## Problem to solve
All of the entries below are to be retyped exactly.

## Dataset entries
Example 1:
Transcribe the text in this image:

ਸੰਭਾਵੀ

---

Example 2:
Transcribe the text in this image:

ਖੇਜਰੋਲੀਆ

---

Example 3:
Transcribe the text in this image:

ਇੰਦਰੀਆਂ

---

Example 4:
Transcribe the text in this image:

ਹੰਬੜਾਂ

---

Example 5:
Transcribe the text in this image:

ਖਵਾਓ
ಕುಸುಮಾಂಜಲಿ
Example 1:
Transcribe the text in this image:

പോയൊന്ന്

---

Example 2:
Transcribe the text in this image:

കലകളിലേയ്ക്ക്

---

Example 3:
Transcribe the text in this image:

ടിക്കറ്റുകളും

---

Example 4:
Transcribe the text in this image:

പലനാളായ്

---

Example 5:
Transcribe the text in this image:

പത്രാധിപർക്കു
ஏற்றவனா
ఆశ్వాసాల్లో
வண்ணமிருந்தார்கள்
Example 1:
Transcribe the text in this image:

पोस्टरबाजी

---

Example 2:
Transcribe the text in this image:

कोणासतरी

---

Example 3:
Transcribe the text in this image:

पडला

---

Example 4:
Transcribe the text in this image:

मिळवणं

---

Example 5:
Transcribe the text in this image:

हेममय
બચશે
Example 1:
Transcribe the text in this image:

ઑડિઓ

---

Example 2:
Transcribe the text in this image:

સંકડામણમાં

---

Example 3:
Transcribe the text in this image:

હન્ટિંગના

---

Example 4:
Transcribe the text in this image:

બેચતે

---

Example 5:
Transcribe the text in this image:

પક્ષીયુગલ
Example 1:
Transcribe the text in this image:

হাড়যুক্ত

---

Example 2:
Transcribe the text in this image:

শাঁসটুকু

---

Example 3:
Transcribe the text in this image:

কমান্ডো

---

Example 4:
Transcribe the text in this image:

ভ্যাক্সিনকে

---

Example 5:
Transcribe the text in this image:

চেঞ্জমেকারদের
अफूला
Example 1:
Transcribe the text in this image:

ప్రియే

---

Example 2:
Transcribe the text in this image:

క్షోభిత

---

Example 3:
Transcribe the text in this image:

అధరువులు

## Answer area
Example 1:
Transcribe the text in this image:

ਸੰਭਾਵੀ

---

Example 2:
Transcribe the text in this image:

ਖੇਜਰੋਲੀਆ

---

Example 3:
Transcribe the text in this image:

ਇੰਦਰੀਆਂ

---

Example 4:
Transcribe the text in this image:

ਹੰਬੜਾਂ

---

Example 5:
Transcribe the text in this image:

ਖਵਾਓ
ಕುಸುಮಾಂಜಲಿ
Example 1:
Transcribe the text in this image:

പോയൊന്ന്

---

Example 2:
Transcribe the text in this image:

കലകളിലേയ്ക്ക്

---

Example 3:
Transcribe the text in this image:

ടിക്കറ്റുകളും

---

Example 4:
Transcribe the text in this image:

പലനാളായ്

---

Example 5:
Transcribe the text in this image:

പത്രാധിപർക്കു
ஏற்றவனா
ఆశ్వాసాల్లో
வண்ணமிருந்தார்கள்
Example 1:
Transcribe the text in this image:

पोस्टरबाजी

---

Example 2:
Transcribe the text in this image:

कोणासतरी

---

Example 3:
Transcribe the text in this image:

पडला

---

Example 4:
Transcribe the text in this image:

मिळवणं

---

Example 5:
Transcribe the text in this image:

हेममय
બચશે
Example 1:
Transcribe the text in this image:

ઑડિઓ

---

Example 2:
Transcribe the text in this image:

સંકડામણમાં

---

Example 3:
Transcribe the text in this image:

હન્ટિંગના

---

Example 4:
Transcribe the text in this image:

બેચતે

---

Example 5:
Transcribe the text in this image:

પક્ષીયુગલ
Example 1:
Transcribe the text in this image:

হাড়যুক্ত

---

Example 2:
Transcribe the text in this image:

শাঁসটুকু

---

Example 3:
Transcribe the text in this image:

কমান্ডো

---

Example 4:
Transcribe the text in this image:

ভ্যাক্সিনকে

---

Example 5:
Transcribe the text in this image:

চেঞ্জমেকারদের
अफूला
Example 1:
Transcribe the text in this image:

ప్రియే

---

Example 2:
Transcribe the text in this image:

క్షోభిత

---

Example 3:
Transcribe the text in this image:

అధరువులు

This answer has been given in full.